O papel da família 

As ligações afetivas que derivam do relacionamento familiar são eternas e temos que nos lembrar que devem estar sempre presentes em todos os momentos, principalmente na doença.

O Alzheimer é considerado um mal social, tendo a família uma importância vital, desde o momento em que se depara com uma mudança de comportamento como por exemplo a perda significativa da memória, atitudes e etc.

Quando que é diagnosticado, os parentes e amigos mais próximos sabem que estão diante de uma doença progressiva perdendo a pessoa suas capacidades mentais, a sua identidade e o relacionamento que mantinha (Gauvreau, Gendron 1960).

Assim é que, os papéis são invertidos passando o filho a ficar no lugar da mãe por exemplo, sendo inevitável que o núcleo familiar seja obrigatoriamente reestruturado (Weakland, Herr 1986). Quanto mais profundos sejam os elos afetivos, fica mais difícil relacionar-se, mesmo que no início o paciente pareça ser o mesmo fisicamente, não é mesma pessoa, tudo está sujeito a mudanças, progressivas. (Bianchetti, Scarcella, Trabucchi, Zanetti, 1998).

Embora a família sinta que o paciente está perdendo pouco a pouco a capacidade para as atividades cotidianas, é preciso que se reestruture, para que possa dar a ele assistência contínua, tendo conhecimento que em média a doença persiste por longos anos.

É preciso que o cuidador não se deixe influenciar por qualquer opinião alheia, mas, deve aceitar o diagnóstico e buscar sempre informações através dos profissionais de saúde.
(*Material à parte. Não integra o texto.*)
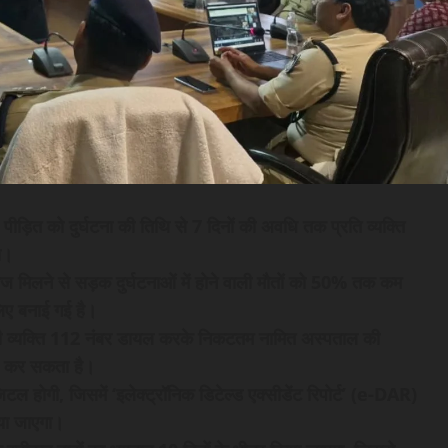
ीड़ित को दुर्घटना की तिथि से 7 दिनों की अवधि तक प्रति व्यक्ति
ा।
ज मिलने से सड़क दुर्घटनाओं में होने वाली मौतों को 50% तक कम
लिए बनाई गई है।
ी व्यक्ति 112 नंबर डायल करके निकटतम नामित अस्पताल की
ोध कर सकता है।
ल होगी, जिसमें ‘इलेक्ट्रॉनिक डिटेल्ड एक्सीडेंट रिपोर्ट’ (e-DAR)
िया जाएगा।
É muito comum que a verdade não seja compreendida logo no início, e que a família negue a doença e continue a exigir do paciente o mesmo comportamento de antes, ou buscando novos diagnósticos (Giusti, Proietti, 1955).

A negação pode fazer com que o cuidador procure soluções que não são válidas, e, venha a reforçar certos comportamentos negativos, atrapalhando assim o doente.

Aconselhamos, portanto que além do médico assistente, o cuidador busque ajuda externa, através de grupos de auto ajuda, um psicólogo e sites confiáveis.

No Rio de Janeiro podemos citar a a Apaz, (sociedade beneficente sem fins lucrativos) que além de cursos para cuidadores tem reuniões, com a finalidade de auxiliar aos cuidadores.

Finalizando, acrescentamos o agradecimento feito pelos médicos consultados no início da sua obra: “Aos nossos pais que nos ensinaram, com amor a tomar conta uns dos outros”.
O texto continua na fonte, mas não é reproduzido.